→ Try it:
Word for word, write out all of the data below.

→ Entries provided:
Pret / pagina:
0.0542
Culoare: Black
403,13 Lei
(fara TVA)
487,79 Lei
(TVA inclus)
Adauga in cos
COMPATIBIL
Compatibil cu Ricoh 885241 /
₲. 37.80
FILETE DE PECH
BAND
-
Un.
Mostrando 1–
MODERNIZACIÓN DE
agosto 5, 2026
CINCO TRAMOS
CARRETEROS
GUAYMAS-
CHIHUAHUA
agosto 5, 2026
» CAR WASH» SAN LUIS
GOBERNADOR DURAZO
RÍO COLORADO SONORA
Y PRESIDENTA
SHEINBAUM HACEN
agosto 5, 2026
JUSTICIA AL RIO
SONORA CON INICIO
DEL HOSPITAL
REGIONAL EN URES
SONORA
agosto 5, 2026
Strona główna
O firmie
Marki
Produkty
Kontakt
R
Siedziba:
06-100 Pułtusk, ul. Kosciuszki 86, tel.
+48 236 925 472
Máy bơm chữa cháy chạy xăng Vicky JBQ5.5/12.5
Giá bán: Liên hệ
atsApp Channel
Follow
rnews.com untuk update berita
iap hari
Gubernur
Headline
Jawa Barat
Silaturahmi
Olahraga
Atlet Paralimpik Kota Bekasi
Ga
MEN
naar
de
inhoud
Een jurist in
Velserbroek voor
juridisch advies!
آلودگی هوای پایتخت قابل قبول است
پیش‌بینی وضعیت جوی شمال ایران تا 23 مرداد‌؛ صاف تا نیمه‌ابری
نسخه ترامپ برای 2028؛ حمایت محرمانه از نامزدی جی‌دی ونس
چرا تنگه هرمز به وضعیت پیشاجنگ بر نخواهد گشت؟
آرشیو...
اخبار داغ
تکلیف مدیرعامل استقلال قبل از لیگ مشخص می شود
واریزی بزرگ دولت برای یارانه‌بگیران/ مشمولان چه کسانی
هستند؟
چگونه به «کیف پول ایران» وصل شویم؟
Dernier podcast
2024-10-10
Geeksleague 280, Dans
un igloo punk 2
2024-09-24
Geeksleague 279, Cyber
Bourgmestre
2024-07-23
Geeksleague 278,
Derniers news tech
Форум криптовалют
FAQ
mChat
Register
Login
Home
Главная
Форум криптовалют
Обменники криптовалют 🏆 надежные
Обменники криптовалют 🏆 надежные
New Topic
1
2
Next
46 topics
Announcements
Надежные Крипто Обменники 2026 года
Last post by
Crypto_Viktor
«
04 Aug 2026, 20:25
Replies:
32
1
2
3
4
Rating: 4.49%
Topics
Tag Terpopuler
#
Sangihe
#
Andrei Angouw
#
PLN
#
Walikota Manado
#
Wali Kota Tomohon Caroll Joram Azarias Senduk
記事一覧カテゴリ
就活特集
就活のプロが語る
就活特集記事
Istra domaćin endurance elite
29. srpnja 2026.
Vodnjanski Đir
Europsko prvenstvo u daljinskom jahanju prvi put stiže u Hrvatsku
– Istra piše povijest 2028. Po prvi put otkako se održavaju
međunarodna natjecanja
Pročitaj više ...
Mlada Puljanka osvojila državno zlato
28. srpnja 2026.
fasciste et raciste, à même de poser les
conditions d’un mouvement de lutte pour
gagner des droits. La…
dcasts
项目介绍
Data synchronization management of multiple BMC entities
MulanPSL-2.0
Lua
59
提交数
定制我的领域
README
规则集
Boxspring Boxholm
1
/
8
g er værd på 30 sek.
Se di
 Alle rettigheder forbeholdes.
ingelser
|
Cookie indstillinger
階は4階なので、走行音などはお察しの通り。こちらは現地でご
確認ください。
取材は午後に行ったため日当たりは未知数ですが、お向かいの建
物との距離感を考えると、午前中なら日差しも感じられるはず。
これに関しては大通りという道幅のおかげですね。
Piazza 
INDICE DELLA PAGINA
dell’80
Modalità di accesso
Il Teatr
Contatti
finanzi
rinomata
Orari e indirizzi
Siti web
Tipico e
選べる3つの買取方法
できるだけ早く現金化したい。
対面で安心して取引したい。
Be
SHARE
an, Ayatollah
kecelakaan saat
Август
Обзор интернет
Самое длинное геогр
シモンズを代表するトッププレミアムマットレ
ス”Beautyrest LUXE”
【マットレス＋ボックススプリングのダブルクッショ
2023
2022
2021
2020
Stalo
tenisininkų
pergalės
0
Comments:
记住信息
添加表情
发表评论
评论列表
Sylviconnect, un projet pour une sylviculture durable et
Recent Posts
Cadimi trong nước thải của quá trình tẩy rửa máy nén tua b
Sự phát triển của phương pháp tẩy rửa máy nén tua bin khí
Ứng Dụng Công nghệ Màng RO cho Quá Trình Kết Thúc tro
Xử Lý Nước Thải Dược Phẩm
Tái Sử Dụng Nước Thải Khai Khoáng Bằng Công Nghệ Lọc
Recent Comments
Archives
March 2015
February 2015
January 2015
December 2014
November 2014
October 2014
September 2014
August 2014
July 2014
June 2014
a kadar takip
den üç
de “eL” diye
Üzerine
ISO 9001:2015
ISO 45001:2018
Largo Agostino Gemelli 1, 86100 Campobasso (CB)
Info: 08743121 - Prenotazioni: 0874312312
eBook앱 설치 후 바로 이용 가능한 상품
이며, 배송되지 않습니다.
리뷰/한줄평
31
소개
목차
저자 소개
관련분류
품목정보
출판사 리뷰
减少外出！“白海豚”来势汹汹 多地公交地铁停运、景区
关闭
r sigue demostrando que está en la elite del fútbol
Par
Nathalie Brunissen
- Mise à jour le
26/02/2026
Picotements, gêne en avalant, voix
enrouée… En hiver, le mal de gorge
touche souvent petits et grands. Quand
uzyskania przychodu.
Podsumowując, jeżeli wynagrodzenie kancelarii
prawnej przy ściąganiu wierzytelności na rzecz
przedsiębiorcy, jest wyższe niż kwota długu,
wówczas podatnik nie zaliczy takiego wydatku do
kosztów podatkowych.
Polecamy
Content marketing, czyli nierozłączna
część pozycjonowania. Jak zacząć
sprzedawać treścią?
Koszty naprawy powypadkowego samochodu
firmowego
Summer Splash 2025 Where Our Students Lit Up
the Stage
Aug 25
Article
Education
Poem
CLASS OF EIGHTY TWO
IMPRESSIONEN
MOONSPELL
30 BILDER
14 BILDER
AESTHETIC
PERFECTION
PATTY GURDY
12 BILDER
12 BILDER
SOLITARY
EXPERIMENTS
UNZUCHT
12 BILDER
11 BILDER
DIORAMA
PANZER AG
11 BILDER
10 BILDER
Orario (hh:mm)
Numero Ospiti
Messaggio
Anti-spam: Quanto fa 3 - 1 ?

→ Finished task:
Pret / pagina:
0.0542
Culoare: Black
403,13 Lei
(fara TVA)
487,79 Lei
(TVA inclus)
Adauga in cos
COMPATIBIL
Compatibil cu Ricoh 885241 /
₲. 37.80
FILETE DE PECH
BAND
-
Un.
Mostrando 1–
MODERNIZACIÓN DE
agosto 5, 2026
CINCO TRAMOS
CARRETEROS
GUAYMAS-
CHIHUAHUA
agosto 5, 2026
» CAR WASH» SAN LUIS
GOBERNADOR DURAZO
RÍO COLORADO SONORA
Y PRESIDENTA
SHEINBAUM HACEN
agosto 5, 2026
JUSTICIA AL RIO
SONORA CON INICIO
DEL HOSPITAL
REGIONAL EN URES
SONORA
agosto 5, 2026
Strona główna
O firmie
Marki
Produkty
Kontakt
R
Siedziba:
06-100 Pułtusk, ul. Kosciuszki 86, tel.
+48 236 925 472
Máy bơm chữa cháy chạy xăng Vicky JBQ5.5/12.5
Giá bán: Liên hệ
atsApp Channel
Follow
rnews.com untuk update berita
iap hari
Gubernur
Headline
Jawa Barat
Silaturahmi
Olahraga
Atlet Paralimpik Kota Bekasi
Ga
MEN
naar
de
inhoud
Een jurist in
Velserbroek voor
juridisch advies!
آلودگی هوای پایتخت قابل قبول است
پیش‌بینی وضعیت جوی شمال ایران تا 23 مرداد‌؛ صاف تا نیمه‌ابری
نسخه ترامپ برای 2028؛ حمایت محرمانه از نامزدی جی‌دی ونس
چرا تنگه هرمز به وضعیت پیشاجنگ بر نخواهد گشت؟
آرشیو...
اخبار داغ
تکلیف مدیرعامل استقلال قبل از لیگ مشخص می شود
واریزی بزرگ دولت برای یارانه‌بگیران/ مشمولان چه کسانی
هستند؟
چگونه به «کیف پول ایران» وصل شویم؟
Dernier podcast
2024-10-10
Geeksleague 280, Dans
un igloo punk 2
2024-09-24
Geeksleague 279, Cyber
Bourgmestre
2024-07-23
Geeksleague 278,
Derniers news tech
Форум криптовалют
FAQ
mChat
Register
Login
Home
Главная
Форум криптовалют
Обменники криптовалют 🏆 надежные
Обменники криптовалют 🏆 надежные
New Topic
1
2
Next
46 topics
Announcements
Надежные Крипто Обменники 2026 года
Last post by
Crypto_Viktor
«
04 Aug 2026, 20:25
Replies:
32
1
2
3
4
Rating: 4.49%
Topics
Tag Terpopuler
#
Sangihe
#
Andrei Angouw
#
PLN
#
Walikota Manado
#
Wali Kota Tomohon Caroll Joram Azarias Senduk
記事一覧カテゴリ
就活特集
就活のプロが語る
就活特集記事
Istra domaćin endurance elite
29. srpnja 2026.
Vodnjanski Đir
Europsko prvenstvo u daljinskom jahanju prvi put stiže u Hrvatsku
– Istra piše povijest 2028. Po prvi put otkako se održavaju
međunarodna natjecanja
Pročitaj više ...
Mlada Puljanka osvojila državno zlato
28. srpnja 2026.
fasciste et raciste, à même de poser les
conditions d’un mouvement de lutte pour
gagner des droits. La…
dcasts
项目介绍
Data synchronization management of multiple BMC entities
MulanPSL-2.0
Lua
59
提交数
定制我的领域
README
规则集
Boxspring Boxholm
1
/
8
g er værd på 30 sek.
Se di
 Alle rettigheder forbeholdes.
ingelser
|
Cookie indstillinger
階は4階なので、走行音などはお察しの通り。こちらは現地でご
確認ください。
取材は午後に行ったため日当たりは未知数ですが、お向かいの建
物との距離感を考えると、午前中なら日差しも感じられるはず。
これに関しては大通りという道幅のおかげですね。
Piazza 
INDICE DELLA PAGINA
dell’80
Modalità di accesso
Il Teatr
Contatti
finanzi
rinomata
Orari e indirizzi
Siti web
Tipico e
選べる3つの買取方法
できるだけ早く現金化したい。
対面で安心して取引したい。
Be
SHARE
an, Ayatollah
kecelakaan saat
Август
Обзор интернет
Самое длинное геогр
シモンズを代表するトッププレミアムマットレ
ス”Beautyrest LUXE”
【マットレス＋ボックススプリングのダブルクッショ
2023
2022
2021
2020
Stalo
tenisininkų
pergalės
0
Comments:
记住信息
添加表情
发表评论
评论列表
Sylviconnect, un projet pour une sylviculture durable et
Recent Posts
Cadimi trong nước thải của quá trình tẩy rửa máy nén tua b
Sự phát triển của phương pháp tẩy rửa máy nén tua bin khí
Ứng Dụng Công nghệ Màng RO cho Quá Trình Kết Thúc tro
Xử Lý Nước Thải Dược Phẩm
Tái Sử Dụng Nước Thải Khai Khoáng Bằng Công Nghệ Lọc
Recent Comments
Archives
March 2015
February 2015
January 2015
December 2014
November 2014
October 2014
September 2014
August 2014
July 2014
June 2014
a kadar takip
den üç
de “eL” diye
Üzerine
ISO 9001:2015
ISO 45001:2018
Largo Agostino Gemelli 1, 86100 Campobasso (CB)
Info: 08743121 - Prenotazioni: 0874312312
eBook앱 설치 후 바로 이용 가능한 상품
이며, 배송되지 않습니다.
리뷰/한줄평
31
소개
목차
저자 소개
관련분류
품목정보
출판사 리뷰
减少外出！“白海豚”来势汹汹 多地公交地铁停运、景区
关闭
r sigue demostrando que está en la elite del fútbol
Par
Nathalie Brunissen
- Mise à jour le
26/02/2026
Picotements, gêne en avalant, voix
enrouée… En hiver, le mal de gorge
touche souvent petits et grands. Quand
uzyskania przychodu.
Podsumowując, jeżeli wynagrodzenie kancelarii
prawnej przy ściąganiu wierzytelności na rzecz
przedsiębiorcy, jest wyższe niż kwota długu,
wówczas podatnik nie zaliczy takiego wydatku do
kosztów podatkowych.
Polecamy
Content marketing, czyli nierozłączna
część pozycjonowania. Jak zacząć
sprzedawać treścią?
Koszty naprawy powypadkowego samochodu
firmowego
Summer Splash 2025 Where Our Students Lit Up
the Stage
Aug 25
Article
Education
Poem
CLASS OF EIGHTY TWO
IMPRESSIONEN
MOONSPELL
30 BILDER
14 BILDER
AESTHETIC
PERFECTION
PATTY GURDY
12 BILDER
12 BILDER
SOLITARY
EXPERIMENTS
UNZUCHT
12 BILDER
11 BILDER
DIORAMA
PANZER AG
11 BILDER
10 BILDER
Orario (hh:mm)
Numero Ospiti
Messaggio
Anti-spam: Quanto fa 3 - 1 ?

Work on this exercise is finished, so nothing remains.